» **Instruction**
Rewrite the rows from the start of the records through the line containing "and simple machines, which enables fine", replacing "robots" with "vehicles" and changing nothing else.

» **Material provided**
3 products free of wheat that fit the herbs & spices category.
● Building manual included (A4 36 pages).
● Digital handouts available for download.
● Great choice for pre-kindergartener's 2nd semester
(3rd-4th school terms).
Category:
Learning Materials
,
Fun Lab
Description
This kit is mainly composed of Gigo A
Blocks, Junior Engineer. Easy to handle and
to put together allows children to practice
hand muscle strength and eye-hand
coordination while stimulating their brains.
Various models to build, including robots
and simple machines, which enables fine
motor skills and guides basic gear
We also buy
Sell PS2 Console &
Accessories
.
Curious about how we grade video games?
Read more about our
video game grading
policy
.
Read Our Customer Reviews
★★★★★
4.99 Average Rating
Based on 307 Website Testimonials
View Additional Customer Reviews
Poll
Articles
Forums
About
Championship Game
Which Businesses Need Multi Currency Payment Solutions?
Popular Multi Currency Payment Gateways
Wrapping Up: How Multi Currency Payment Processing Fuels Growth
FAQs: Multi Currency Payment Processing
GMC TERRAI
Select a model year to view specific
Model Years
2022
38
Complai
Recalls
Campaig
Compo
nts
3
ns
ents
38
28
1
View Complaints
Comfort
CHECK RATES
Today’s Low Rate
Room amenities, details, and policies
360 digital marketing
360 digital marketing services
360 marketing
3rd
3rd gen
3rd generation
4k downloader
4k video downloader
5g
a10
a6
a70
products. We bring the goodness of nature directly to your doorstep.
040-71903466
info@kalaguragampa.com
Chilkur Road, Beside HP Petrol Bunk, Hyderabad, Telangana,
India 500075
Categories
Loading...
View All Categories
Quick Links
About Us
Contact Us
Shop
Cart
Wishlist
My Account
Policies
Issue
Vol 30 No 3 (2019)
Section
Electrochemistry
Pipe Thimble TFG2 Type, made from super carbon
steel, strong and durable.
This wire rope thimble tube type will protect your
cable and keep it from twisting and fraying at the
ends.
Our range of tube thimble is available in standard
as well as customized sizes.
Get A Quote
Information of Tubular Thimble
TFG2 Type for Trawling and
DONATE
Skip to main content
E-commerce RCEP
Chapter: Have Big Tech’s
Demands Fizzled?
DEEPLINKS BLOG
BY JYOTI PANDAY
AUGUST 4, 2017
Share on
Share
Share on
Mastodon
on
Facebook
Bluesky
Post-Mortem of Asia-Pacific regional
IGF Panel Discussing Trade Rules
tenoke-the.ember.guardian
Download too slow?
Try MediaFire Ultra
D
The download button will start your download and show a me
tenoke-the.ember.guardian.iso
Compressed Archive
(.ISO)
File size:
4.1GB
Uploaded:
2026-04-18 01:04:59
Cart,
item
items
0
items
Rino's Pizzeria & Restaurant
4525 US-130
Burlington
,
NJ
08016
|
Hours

» **Solution to the problem**
3 products free of wheat that fit the herbs & spices category.
● Building manual included (A4 36 pages).
● Digital handouts available for download.
● Great choice for pre-kindergartener's 2nd semester
(3rd-4th school terms).
Category:
Learning Materials
,
Fun Lab
Description
This kit is mainly composed of Gigo A
Blocks, Junior Engineer. Easy to handle and
to put together allows children to practice
hand muscle strength and eye-hand
coordination while stimulating their brains.
Various models to build, including vehicles
and simple machines, which enables fine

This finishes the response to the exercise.